THE TASK>
Quote the entries below from the line with "right ankle: (1133, 722)" through the line with "right elbow: (351, 628)", both ends included, and only those lines.

*** Opening of SUPPLIED MATERIAL ***

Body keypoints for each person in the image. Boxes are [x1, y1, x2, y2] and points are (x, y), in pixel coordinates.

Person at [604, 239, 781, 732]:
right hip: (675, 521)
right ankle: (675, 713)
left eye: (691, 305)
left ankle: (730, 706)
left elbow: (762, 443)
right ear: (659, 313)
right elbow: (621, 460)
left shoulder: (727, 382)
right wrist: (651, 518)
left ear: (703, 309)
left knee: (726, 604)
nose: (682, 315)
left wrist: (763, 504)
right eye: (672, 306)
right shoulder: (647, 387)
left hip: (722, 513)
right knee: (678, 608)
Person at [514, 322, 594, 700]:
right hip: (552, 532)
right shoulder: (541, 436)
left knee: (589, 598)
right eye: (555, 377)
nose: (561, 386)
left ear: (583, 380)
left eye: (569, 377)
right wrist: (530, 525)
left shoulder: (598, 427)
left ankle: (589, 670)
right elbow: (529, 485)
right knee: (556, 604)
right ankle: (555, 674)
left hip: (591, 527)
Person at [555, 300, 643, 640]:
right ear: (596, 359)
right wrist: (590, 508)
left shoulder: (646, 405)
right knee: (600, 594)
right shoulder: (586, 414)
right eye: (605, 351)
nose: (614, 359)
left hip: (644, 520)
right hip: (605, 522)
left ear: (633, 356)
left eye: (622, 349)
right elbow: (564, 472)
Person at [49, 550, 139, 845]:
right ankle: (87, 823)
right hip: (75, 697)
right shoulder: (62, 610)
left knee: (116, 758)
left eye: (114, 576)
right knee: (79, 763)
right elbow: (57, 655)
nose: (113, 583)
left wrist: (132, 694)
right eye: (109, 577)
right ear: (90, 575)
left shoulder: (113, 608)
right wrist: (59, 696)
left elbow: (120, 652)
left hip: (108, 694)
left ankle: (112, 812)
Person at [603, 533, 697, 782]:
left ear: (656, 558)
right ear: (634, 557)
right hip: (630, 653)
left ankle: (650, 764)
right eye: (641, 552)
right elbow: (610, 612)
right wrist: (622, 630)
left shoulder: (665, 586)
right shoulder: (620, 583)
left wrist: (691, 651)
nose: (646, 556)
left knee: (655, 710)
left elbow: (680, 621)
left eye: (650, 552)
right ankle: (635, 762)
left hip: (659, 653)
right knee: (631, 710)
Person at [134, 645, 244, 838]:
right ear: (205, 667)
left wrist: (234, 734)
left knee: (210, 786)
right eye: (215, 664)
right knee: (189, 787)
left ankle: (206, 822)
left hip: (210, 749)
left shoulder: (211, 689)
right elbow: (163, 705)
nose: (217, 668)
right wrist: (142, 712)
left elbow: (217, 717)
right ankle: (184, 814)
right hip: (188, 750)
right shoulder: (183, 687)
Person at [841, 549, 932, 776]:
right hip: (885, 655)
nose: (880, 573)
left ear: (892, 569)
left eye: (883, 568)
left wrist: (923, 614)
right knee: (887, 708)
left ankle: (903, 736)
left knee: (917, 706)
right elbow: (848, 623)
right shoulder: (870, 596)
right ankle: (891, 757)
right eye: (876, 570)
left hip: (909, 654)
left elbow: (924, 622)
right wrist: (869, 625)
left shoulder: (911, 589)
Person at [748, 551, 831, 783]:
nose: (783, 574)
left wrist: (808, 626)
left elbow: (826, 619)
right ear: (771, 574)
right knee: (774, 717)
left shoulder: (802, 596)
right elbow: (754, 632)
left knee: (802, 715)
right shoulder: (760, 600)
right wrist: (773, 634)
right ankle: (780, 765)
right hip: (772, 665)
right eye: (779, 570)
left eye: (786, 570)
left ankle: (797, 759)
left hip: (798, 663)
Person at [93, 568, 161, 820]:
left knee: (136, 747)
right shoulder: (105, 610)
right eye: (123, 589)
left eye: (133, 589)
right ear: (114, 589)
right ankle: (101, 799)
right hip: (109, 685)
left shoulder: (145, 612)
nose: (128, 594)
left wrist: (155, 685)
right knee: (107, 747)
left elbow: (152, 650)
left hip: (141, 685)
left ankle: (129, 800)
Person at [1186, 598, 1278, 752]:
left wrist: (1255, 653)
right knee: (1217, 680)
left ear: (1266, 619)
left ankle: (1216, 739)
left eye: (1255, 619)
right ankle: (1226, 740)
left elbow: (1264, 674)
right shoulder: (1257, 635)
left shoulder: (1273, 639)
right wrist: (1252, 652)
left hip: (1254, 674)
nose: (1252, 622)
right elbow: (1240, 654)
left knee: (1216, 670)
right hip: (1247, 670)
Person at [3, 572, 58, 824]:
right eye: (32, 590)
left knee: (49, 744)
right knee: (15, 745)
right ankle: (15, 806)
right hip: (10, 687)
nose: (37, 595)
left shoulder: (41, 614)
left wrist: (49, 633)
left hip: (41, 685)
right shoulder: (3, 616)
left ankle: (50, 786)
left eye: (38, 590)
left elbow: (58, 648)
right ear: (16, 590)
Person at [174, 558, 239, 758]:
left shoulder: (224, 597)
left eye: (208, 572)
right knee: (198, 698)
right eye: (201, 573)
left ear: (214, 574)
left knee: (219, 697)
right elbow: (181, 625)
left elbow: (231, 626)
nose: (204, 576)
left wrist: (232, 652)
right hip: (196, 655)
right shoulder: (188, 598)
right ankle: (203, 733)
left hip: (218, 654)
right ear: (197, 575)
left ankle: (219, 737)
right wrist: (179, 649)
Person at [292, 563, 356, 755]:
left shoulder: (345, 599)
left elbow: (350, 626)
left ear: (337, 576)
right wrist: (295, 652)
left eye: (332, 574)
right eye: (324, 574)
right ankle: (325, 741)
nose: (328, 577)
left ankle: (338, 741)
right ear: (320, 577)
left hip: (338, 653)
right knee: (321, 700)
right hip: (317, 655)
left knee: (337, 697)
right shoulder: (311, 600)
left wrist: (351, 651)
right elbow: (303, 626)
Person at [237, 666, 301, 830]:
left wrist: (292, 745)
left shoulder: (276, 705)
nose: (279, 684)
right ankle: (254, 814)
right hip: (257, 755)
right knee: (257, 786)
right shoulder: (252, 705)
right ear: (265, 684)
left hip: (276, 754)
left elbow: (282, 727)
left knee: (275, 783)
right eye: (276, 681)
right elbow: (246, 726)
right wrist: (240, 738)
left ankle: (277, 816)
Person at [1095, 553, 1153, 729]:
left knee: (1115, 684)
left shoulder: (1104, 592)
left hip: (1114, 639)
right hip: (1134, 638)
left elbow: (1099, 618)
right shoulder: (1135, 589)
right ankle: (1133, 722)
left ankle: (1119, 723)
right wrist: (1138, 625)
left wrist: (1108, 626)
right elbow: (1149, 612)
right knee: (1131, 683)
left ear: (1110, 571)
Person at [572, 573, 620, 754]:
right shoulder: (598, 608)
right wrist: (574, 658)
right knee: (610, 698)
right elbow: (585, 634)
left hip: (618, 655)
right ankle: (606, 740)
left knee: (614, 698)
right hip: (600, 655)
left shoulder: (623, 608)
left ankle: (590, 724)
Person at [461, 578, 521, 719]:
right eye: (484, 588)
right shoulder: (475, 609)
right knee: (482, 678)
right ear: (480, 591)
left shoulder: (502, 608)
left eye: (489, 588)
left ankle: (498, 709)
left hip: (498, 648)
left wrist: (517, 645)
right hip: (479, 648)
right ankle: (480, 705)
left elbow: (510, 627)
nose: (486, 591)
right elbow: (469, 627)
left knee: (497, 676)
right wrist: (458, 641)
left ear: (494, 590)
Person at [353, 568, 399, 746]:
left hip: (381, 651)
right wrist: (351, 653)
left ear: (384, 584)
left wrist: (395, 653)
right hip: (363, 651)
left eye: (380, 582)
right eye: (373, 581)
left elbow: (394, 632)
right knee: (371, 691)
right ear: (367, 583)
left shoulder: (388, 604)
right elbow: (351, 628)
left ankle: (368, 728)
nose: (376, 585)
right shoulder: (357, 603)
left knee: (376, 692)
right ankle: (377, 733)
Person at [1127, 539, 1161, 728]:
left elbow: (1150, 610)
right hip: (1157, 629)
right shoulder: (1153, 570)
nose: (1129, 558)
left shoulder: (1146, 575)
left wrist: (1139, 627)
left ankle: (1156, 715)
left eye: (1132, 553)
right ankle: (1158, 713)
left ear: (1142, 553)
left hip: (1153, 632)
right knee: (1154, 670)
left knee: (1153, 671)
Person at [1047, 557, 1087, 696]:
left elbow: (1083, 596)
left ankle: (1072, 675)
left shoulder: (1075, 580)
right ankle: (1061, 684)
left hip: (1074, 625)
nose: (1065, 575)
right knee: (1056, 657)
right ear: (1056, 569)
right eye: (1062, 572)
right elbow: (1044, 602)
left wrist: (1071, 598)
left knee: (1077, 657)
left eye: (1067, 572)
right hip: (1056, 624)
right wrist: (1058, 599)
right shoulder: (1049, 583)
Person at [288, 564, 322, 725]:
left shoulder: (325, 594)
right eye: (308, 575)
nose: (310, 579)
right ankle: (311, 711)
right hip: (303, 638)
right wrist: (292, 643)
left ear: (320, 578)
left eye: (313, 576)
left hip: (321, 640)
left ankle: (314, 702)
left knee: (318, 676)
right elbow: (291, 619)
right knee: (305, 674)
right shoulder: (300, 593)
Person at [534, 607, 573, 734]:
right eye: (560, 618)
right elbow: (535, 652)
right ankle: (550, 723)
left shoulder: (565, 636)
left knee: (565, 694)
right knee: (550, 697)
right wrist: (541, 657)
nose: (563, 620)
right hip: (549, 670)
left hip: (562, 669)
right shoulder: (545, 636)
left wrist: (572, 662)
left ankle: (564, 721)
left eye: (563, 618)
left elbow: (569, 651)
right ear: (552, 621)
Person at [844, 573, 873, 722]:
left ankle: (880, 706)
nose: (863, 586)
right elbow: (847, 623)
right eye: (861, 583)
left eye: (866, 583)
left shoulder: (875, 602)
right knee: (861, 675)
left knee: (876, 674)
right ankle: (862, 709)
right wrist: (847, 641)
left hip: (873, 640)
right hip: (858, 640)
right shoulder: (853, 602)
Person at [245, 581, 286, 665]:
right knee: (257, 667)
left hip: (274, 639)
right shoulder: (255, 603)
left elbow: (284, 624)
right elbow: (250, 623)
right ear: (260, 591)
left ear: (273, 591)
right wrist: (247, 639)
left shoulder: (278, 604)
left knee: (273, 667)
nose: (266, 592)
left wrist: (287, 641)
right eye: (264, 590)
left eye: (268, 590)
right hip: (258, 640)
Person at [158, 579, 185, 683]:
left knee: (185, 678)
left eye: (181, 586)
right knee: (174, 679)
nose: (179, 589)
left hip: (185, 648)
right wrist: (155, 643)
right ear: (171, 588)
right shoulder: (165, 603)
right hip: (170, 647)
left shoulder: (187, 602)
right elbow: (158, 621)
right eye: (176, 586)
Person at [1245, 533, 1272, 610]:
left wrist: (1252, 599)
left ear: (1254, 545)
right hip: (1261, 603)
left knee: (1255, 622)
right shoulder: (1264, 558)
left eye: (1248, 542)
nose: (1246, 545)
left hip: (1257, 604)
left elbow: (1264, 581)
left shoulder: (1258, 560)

*** Close of SUPPLIED MATERIAL ***
*** Opening of SUPPLIED MATERIAL ***

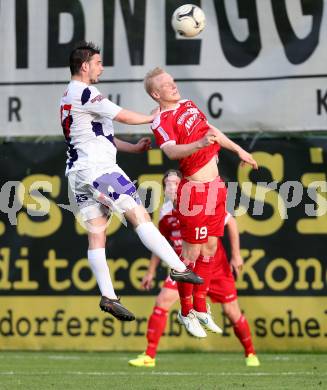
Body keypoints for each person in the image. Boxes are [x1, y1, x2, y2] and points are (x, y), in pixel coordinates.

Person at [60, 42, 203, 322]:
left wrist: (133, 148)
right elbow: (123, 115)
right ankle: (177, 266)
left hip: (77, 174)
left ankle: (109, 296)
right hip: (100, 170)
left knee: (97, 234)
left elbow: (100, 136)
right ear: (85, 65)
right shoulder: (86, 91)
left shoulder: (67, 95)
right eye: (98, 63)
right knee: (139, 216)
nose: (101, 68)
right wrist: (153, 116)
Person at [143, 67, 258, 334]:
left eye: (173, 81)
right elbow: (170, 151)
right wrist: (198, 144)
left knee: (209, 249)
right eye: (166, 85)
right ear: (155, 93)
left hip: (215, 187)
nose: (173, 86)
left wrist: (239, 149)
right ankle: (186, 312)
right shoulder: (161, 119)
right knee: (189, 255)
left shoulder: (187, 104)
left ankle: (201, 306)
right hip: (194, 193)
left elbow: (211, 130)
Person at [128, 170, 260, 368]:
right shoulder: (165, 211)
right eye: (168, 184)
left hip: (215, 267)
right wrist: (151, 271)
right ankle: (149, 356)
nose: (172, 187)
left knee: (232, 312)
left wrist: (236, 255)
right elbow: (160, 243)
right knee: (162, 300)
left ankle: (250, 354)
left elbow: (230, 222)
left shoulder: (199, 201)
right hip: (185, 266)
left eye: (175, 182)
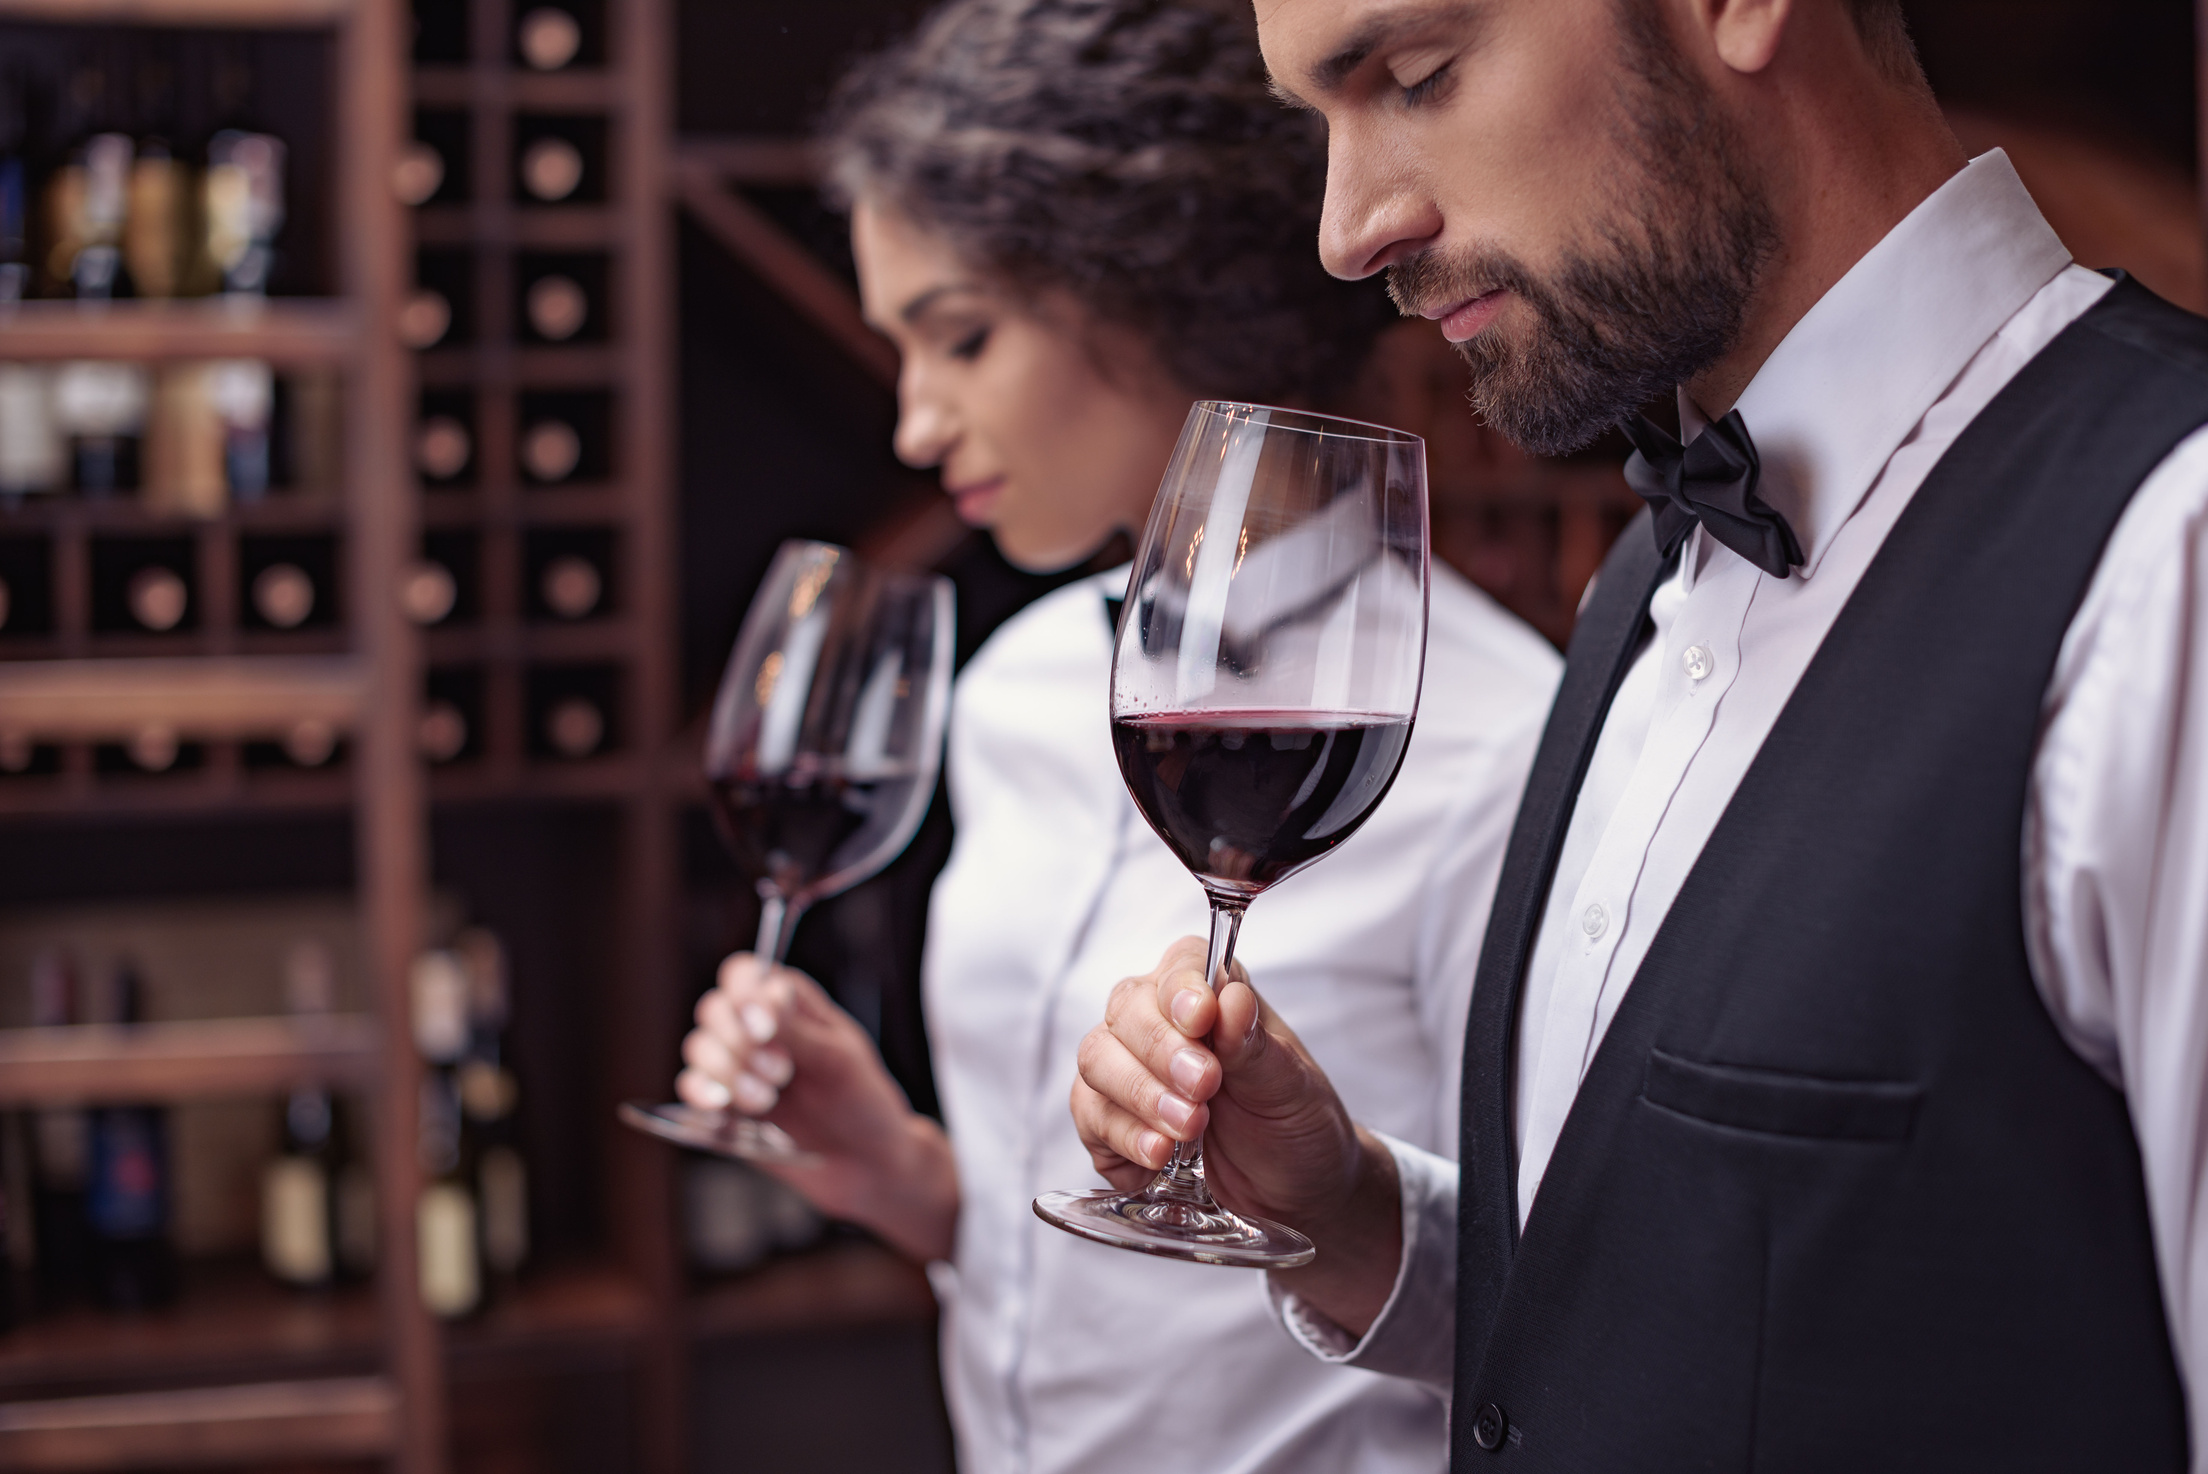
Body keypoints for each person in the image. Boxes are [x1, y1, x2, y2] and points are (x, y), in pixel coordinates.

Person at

*** Close of SUPPLIED MATERIAL ***
*** Opening of SUPPLIED MATERIAL ***

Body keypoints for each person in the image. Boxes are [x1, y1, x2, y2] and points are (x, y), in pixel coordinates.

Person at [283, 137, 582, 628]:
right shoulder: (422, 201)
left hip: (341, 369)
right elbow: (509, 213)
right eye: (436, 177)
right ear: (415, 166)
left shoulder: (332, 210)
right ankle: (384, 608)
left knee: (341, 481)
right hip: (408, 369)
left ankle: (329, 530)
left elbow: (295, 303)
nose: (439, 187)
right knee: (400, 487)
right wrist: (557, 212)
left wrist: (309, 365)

*** Close of SUPPLIED MATERIAL ***

WRITTEN SOLUTION>
right ankle: (1133, 722)
left ankle: (1119, 723)
right wrist: (1138, 625)
left wrist: (1108, 626)
right elbow: (1149, 612)
right knee: (1131, 683)
left ear: (1110, 571)
Person at [572, 573, 620, 754]:
right shoulder: (598, 608)
right wrist: (574, 658)
right knee: (610, 698)
right elbow: (585, 634)
left hip: (618, 655)
right ankle: (606, 740)
left knee: (614, 698)
right hip: (600, 655)
left shoulder: (623, 608)
left ankle: (590, 724)
Person at [461, 578, 521, 719]:
right eye: (484, 588)
right shoulder: (475, 609)
right knee: (482, 678)
right ear: (480, 591)
left shoulder: (502, 608)
left eye: (489, 588)
left ankle: (498, 709)
left hip: (498, 648)
left wrist: (517, 645)
right hip: (479, 648)
right ankle: (480, 705)
left elbow: (510, 627)
nose: (486, 591)
right elbow: (469, 627)
left knee: (497, 676)
right wrist: (458, 641)
left ear: (494, 590)
Person at [353, 568, 399, 746]:
left hip: (381, 651)
right wrist: (351, 653)
left ear: (384, 584)
left wrist: (395, 653)
right hip: (363, 651)
left eye: (380, 582)
right eye: (373, 581)
left elbow: (394, 632)
right knee: (371, 691)
right ear: (367, 583)
left shoulder: (388, 604)
right elbow: (351, 628)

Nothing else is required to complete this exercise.